I have an imbalanced dataset of 227846 observations and 30 columns and I would like to apply smote from the smotefamily library and then tomek from the themis library on the smote data to make the dataset balanced/near balanced. The original dataset is the credit card fraud dataset from kaggle with 284807 observations and I've split the data 80:20 training testing. So the 227846 observations is actually the training data. I've successfully used smote on the training dataset to obtain a new dataset with 455184 obs and 30 columns, no missing data. However the when I try to use tomek() on the smote data, it returns 0 obs. of 30 variables. When I use dim() it returns 0 30. I have no idea what else to try. A snippet of my code is below

X <- data %>% 
  select(V1, V2, V3, V4, V5, V6, V7, V8, V9, V10, V11, V12, V13, V14, V15, 
         V16, V17, V18, V19, V20, V21, V22, V23, V24, V25, V26, V27, V28, 
         Amount)
Y <- Class

library(caTools)
set.seed(123)
d_sample <- sample.split(Class, SplitRatio=0.80)
Xtrain <- subset(X, d_sample==TRUE)
Xtest <- subset(X, d_sample==FALSE)
Ytrain <- subset(Y, d_sample==TRUE)
Ytest <- subset(Y, d_sample==FALSE)

training <- tibble(Xtrain, Ytrain)
testing <- tibble(Xtest, Ytest) 

library(smotefamily)
set.seed(123)
smote <- SMOTE(Xtrain, Ytrain, dup_size = 577)
#Xtrain is the training dataset excluding the factor variable, Ytrain is a column vector of the factor variable
#the dataset is really large so I had to use a large dup value to achieve balance

SMT <- smote$data
#SMT has no missing values

SMT$class <- as.factor(SMT$class)
library(themis)
set.seed(123)
SMTL <- themis::tomek(data.frame(SMT), var= "class") 

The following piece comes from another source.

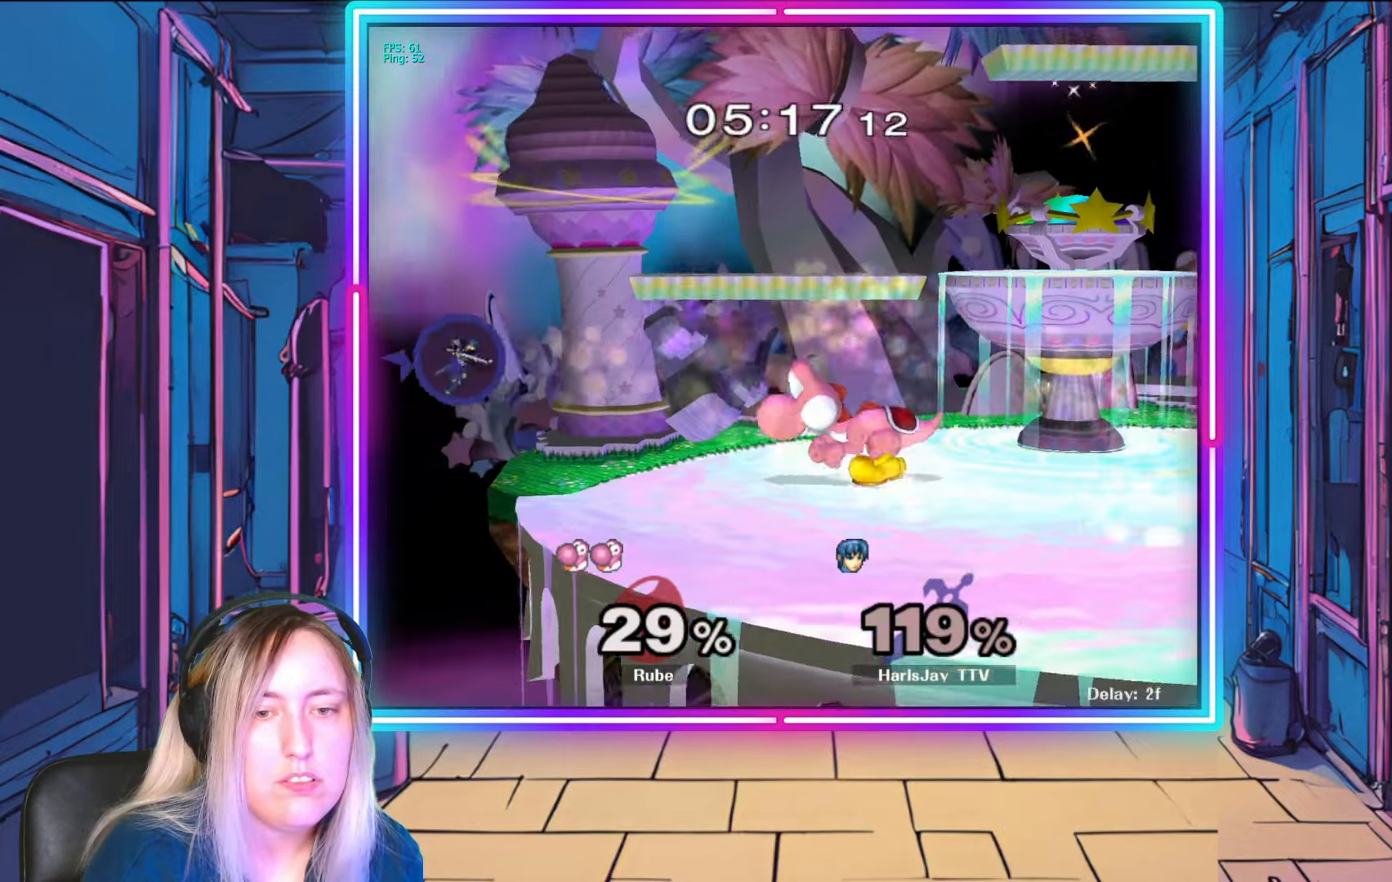
{"buttons": [], "left_stick": "right", "right_stick": "center", "events": [[433, "Y", "up"]]}
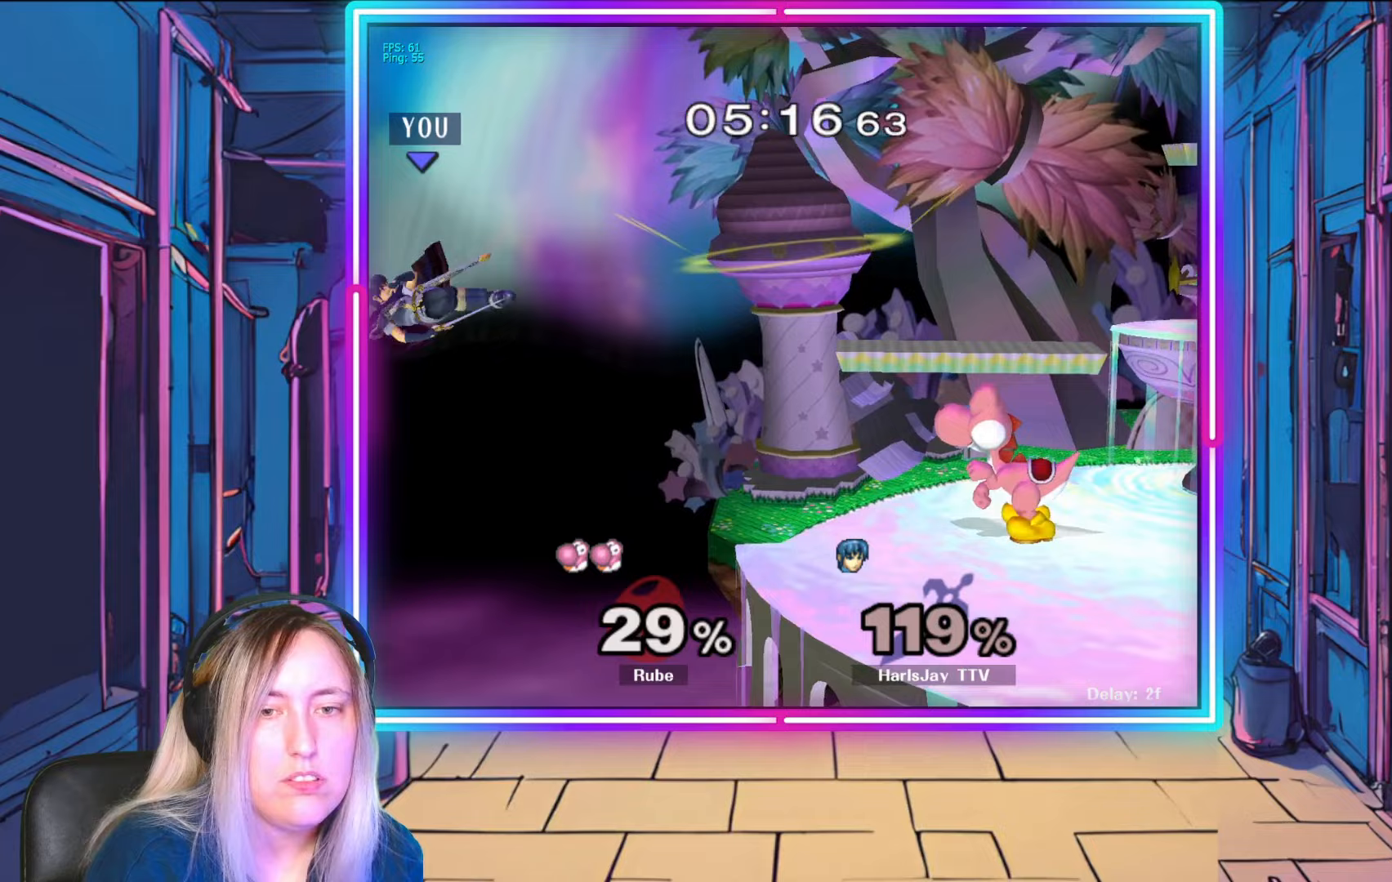
{"buttons": ["B"], "left_stick": "up-right", "right_stick": "center", "events": [[367, "B", "down"], [433, "left_stick", "up-right"]]}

I've ensured that there were no missing values, the factor variable was indeed a factor, the other variables were all numeric and even used themis::tomek() and specified my dataset as a dataframe but I'm still getting 0 observations. When I tried this exact same code on a smaller dataset of about 800 observations, it worked perfectly and removed the pairs of tomek links from the smote dataset easily.

0 Answers0